Until August, that was the sum of my Woodie experience. Then, for a week, I returned to Park Farm, Lurgashall, not with my district, but with a group of people who reminded me what the Folk is about. The Blue Skies camp was a new type of training event for Woodcraft; specifically for the people who would help create the future of the Folk. At 23, I was one of the oldest participants for the initial stage. I met a group of people all under the age this country deems mature enough to vote for members of parliament. All were already more understanding and capable than not just the politicians who deem them incapable of that choice (admittedly not too hard), but also than most people I know.

Unlike District camps I had been to as a Kinsperson - holidays in the countryside with a background of sharing and cooperation - or even the all-consuming Cocamp, where I helped design the opening ceremony and ran the earthen pizza oven, the Blue Skies seminar was so full of programme, the nightly campfires were still brilliant, but far more sedate evenings than my previous experiences, as we were all processing the day's sessions on technique, theory and games that make us better facilitators in this fantastic, fun, but most importantly, free-thinking, peace-loving and self-bettering organisation.

We had a small corps of younger and youngest comrades, with whom we played, crafted and nature-walked - they learning of nature and making, us learning of leading those activities. We had groups and seminars on running a group, of dealing with issues people growing up in the Folk go through, same as those that don't have that chance, of games through which to learn and teach and grow. We had campfire singing with some of the Woodcraft old guard, who knew the old songs, the stories and people behind them, and behind the Woodcraft movement. We not only talked of our politics, and the inalienable right to live, love and learn free from oppression and suffering, but of how to create and shape that brave new world. 

Halfway through the week, we Young Leaders were joined by people who had made the leap, and not only joined the Folk, but had started new Districts. They were there to learn, just as us, with the only difference that they were to learn from us, just as we would learn from them.

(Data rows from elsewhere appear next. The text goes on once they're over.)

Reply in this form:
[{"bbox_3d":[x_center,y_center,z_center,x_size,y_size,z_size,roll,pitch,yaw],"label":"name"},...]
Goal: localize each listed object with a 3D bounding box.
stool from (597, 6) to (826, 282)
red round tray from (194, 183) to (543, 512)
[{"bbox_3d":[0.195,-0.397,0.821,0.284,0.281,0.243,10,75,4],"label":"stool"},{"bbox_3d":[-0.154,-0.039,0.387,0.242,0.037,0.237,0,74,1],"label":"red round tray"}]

On the last night, we had a birthday celebration for one of the participants, now old and "mature" enough to vote. We also had, what was for me a massive change - a Folk name ceremony. I had always felt like Woodcraft was something fun I did in the summer; camping, a week, maybe two a year. My personal politics were entirely agreed with the movement's, but I never felt the Folk as part of who I was. I am returning to university this September, and I go knowing I will have the time, and now, some of the knowledge to truly be involved in the movement, to run groups, to help form and be part of our communal dream. To take part and learn, rather than to be taught.

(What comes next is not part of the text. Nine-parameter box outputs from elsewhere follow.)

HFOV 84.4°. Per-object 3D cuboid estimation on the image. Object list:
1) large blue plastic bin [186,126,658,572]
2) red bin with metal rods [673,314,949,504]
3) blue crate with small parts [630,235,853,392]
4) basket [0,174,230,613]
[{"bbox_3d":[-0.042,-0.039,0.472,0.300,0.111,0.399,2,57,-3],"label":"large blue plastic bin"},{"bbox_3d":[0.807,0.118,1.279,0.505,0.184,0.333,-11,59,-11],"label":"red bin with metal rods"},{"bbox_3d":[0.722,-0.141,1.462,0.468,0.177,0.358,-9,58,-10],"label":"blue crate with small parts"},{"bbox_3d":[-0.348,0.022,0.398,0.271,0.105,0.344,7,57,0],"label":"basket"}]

My Folk name was given to me, as Folk names are, by my co-participants - given through what we had learned of each other, our world and our hopes during the week. We relinquished out old names in the fire and stepped into the fashioning of a new world. We will create a better world in which to live, for the young to have it better than us. Only, the best way to do that, is for the young to do it for themselves. The people I met, the people who named me. My name is Bobcat, and I am Woodcraft, through and through.